Liszt seemingly began composition early in 1850 and was still working on the score in the winter of 1851 52. At some point shortly afterwards, however, he abandoned the opera, probably because his librettist was either unable or unwilling to undertake revisions to the second and third acts. The manuscript itself, meanwhile, though familiar to Liszt scholars, was long deemed too fragmentary for reconstruction. Trippett’s painstaking research, however, revealed that in essence what we possess is a draft piano-vocal score of the complete first act, albeit with some key signatures omitted and a handful of gaps in the accompaniment; there are also a number of cues for orchestration, which Liszt apparently intended to entrust to his assistant Joachim Raff. Trippett consequently decided there was ‘just sufficient’ to undertake a performing version, and his edition caused something of a stir when it was first heard in Weimar last August, conducted by Kirill Karabits, with the cast we have here.

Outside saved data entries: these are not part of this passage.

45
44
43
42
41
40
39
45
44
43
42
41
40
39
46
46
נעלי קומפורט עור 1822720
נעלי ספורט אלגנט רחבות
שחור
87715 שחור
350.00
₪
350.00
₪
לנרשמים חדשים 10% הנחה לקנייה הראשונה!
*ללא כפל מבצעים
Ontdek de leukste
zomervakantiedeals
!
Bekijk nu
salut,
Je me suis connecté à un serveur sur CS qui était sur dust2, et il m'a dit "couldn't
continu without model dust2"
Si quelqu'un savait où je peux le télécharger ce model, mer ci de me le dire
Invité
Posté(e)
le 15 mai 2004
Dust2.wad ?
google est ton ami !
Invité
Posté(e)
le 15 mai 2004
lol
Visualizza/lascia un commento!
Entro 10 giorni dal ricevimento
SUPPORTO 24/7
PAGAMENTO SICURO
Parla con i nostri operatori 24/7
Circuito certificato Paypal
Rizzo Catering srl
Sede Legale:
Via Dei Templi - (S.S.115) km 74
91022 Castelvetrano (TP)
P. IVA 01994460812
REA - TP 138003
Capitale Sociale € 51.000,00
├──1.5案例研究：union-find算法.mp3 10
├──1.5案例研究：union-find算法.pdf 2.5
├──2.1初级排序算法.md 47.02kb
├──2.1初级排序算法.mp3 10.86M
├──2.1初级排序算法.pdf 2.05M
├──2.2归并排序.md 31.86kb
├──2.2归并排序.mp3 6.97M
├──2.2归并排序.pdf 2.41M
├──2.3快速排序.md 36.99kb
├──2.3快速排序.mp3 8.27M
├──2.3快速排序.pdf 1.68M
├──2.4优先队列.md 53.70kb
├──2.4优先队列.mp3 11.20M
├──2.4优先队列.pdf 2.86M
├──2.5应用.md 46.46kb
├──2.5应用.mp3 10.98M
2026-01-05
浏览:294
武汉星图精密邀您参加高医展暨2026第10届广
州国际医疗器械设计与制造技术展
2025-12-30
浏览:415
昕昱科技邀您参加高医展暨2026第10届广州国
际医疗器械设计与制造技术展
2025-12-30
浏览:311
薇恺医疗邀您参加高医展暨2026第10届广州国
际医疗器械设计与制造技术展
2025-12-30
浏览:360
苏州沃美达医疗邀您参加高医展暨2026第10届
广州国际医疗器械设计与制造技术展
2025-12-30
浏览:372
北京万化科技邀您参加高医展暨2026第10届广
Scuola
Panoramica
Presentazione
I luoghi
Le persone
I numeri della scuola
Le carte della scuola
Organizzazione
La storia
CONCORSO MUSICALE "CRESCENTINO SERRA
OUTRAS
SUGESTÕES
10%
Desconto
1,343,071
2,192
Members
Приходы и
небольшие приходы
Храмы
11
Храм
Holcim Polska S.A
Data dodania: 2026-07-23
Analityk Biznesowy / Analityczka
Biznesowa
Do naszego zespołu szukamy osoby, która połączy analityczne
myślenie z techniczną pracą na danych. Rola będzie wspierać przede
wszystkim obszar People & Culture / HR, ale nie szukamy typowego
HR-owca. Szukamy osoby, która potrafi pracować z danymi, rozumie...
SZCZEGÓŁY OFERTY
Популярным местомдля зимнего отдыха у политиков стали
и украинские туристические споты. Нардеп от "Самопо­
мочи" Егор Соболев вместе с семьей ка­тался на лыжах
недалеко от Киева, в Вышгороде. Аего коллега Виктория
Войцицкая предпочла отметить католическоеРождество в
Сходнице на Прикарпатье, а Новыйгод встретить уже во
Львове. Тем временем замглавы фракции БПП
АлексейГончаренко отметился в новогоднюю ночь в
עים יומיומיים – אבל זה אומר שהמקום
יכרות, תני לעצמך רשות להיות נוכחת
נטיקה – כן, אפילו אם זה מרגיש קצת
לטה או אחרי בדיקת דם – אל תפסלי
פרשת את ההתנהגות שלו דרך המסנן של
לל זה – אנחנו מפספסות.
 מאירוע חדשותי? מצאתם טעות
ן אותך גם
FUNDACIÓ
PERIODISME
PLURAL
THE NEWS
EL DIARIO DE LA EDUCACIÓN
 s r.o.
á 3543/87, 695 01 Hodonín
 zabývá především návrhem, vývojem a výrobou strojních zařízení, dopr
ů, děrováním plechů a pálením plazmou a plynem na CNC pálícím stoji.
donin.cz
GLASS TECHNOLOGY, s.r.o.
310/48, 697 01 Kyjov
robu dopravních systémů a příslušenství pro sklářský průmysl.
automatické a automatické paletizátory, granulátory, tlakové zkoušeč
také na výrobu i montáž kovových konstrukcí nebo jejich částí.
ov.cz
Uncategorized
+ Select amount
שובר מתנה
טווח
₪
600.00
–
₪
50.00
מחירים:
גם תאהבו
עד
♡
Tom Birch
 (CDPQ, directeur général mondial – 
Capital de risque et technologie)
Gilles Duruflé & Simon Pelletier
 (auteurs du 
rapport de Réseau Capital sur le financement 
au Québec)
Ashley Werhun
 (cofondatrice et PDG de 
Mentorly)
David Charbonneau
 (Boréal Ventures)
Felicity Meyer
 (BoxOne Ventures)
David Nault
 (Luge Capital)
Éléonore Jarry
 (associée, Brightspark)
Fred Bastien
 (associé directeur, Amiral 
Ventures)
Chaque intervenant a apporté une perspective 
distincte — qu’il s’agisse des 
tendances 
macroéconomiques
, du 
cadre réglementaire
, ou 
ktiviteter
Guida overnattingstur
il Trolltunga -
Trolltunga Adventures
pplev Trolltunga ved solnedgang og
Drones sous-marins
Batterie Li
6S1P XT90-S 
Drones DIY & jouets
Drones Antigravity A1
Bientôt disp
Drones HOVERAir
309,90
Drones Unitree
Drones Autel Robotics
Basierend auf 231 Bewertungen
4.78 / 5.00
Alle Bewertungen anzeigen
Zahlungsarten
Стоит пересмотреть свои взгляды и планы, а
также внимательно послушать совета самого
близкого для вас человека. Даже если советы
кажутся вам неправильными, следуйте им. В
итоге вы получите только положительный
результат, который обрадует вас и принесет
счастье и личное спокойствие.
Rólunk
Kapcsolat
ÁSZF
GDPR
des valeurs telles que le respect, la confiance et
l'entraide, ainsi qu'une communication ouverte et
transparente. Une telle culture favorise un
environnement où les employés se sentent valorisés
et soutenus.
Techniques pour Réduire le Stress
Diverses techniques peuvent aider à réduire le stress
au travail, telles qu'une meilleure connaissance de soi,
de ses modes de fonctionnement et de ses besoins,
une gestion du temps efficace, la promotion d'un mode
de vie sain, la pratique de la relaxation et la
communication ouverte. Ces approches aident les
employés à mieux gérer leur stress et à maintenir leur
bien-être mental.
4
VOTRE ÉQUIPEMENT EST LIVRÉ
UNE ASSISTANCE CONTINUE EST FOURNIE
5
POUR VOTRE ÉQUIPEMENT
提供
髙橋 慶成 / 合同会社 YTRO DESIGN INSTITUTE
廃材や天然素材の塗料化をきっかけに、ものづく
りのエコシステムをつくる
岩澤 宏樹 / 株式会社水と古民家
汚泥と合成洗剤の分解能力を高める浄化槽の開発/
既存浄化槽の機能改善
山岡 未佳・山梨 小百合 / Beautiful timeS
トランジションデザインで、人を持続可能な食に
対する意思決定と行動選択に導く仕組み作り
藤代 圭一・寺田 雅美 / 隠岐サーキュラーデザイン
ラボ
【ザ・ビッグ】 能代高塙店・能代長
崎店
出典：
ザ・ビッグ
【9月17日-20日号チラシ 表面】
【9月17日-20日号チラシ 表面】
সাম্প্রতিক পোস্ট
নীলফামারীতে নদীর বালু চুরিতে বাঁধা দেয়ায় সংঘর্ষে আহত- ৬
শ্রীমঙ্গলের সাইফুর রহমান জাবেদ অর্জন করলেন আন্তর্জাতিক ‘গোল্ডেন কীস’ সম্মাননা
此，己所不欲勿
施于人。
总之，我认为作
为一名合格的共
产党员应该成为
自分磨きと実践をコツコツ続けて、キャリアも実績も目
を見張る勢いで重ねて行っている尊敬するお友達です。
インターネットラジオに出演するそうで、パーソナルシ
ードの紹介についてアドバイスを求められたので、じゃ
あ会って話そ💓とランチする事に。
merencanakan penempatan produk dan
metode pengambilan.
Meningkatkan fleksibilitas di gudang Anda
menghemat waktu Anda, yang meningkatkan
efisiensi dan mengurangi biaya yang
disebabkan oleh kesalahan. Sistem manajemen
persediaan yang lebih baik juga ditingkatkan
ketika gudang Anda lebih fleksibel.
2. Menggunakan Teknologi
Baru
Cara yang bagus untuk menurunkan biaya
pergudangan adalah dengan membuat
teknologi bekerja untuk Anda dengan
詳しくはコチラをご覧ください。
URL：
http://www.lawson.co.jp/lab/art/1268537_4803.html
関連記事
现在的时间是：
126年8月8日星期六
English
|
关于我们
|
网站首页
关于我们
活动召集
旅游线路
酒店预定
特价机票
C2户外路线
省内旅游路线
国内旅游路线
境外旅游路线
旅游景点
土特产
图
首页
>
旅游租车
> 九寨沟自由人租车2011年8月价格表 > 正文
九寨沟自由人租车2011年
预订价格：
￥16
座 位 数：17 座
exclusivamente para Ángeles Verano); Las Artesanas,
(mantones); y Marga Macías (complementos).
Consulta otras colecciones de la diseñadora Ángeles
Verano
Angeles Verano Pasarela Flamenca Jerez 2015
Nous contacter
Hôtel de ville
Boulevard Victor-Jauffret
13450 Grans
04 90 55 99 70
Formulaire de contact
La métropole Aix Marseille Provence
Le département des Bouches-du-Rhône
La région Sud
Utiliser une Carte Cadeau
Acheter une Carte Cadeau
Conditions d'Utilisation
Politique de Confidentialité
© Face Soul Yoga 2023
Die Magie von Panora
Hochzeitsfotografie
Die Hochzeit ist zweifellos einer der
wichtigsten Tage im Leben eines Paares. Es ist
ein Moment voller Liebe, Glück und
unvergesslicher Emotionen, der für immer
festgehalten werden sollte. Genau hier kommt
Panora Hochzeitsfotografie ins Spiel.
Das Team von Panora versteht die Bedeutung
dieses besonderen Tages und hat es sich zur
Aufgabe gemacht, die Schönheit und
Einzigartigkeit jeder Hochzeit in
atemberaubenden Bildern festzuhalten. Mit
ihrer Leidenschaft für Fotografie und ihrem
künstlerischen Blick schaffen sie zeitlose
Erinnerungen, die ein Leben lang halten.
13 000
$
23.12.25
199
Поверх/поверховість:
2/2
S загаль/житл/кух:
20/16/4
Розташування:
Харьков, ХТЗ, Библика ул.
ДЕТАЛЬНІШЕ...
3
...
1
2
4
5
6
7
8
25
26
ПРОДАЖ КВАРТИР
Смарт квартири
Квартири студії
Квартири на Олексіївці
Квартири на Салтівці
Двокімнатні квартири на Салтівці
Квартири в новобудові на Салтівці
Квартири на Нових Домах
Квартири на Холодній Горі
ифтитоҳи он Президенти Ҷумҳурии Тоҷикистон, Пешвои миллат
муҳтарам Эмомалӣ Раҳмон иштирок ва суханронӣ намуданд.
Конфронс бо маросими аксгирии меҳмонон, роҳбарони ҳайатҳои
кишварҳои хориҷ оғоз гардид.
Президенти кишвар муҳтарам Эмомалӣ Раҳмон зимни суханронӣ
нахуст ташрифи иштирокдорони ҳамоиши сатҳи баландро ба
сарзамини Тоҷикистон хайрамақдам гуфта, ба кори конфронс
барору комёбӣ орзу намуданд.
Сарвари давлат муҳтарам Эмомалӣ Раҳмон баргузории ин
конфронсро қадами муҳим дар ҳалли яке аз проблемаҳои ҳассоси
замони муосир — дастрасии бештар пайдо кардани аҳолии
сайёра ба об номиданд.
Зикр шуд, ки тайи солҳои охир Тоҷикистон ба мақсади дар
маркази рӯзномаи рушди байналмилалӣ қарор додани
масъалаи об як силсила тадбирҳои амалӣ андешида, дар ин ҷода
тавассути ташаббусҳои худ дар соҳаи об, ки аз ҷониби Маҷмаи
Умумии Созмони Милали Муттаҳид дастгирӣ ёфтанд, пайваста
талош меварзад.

It is indeed extraordinary and in some respects unique. Commentators familiar with the manuscript have often dubbed it ‘Meyerbeerian’. The opera might better, however, be described as through-composed bel canto, at times echoing Bellini, at others pre-empting 1860s Verdi (Forza in particular comes to mind), though the melodic contours and chromatic harmony are unmistakably Liszt’s own. Dramatically straightforward and uncluttered, it falls into four distinct sections: an introductory chorus for Sardanapalo’s many concubines; a colossal scena for Mirra, the king’s slave-girl mistress; a love duet for the central couple; and a final trio in which Mirra and the Chaldean soothsayer Beleso attempt to persuade the unwilling king to go into battle after news of the insurrection breaks. Though the opening chorus repeats its material once too often, the rest of the act is beautifully shaped, while Liszt’s fluid treatment of bel canto structures – blurring boundaries between recitative, aria and arioso in a quest for psychological veracity – reveals an assured musical dramatist at work.

He makes no concessions to his singers, though, and his vocal writing is taxing in the extreme. Joyce El Khoury is pushed almost to her limits in Mirra’s scena, with its big declamatory recitatives, interrupted cavatina (it fragments as mounting desire for her captor obliterates memories of a life once lived in freedom) and vast closing cabaletta. Her dramatic commitment is never in doubt, though, and there’s a ravishing passage later on when she pleads with the king to put aside his aversion to military conflict, her voice soaring sensually and ecstatically over rippling harp arpeggios. Airam Hernández sounds noble and ardent in the title-role, wooing El Khoury with fierce insistence and responding to Oleksandr Pushniak’s stentorian Beleso with assertive dignity. The choral singing is consistently strong, the playing terrific, and Karabits conducts with extraordinary passion. Trippett has carefully modelled his orchestration on Liszt’s works of the early 1850s, and it sounds unquestionably authentic when placed beside the exhilarating performance of Mazeppa that forms its companion piece. Throughout there’s a real sense of excitement at the discovery and restoration of a fine work by one of the most inventive of composers. You end up wishing that Liszt had somehow incorporated operatic composition into his extraordinary career, and wondering what the course of musical history might have been if he had.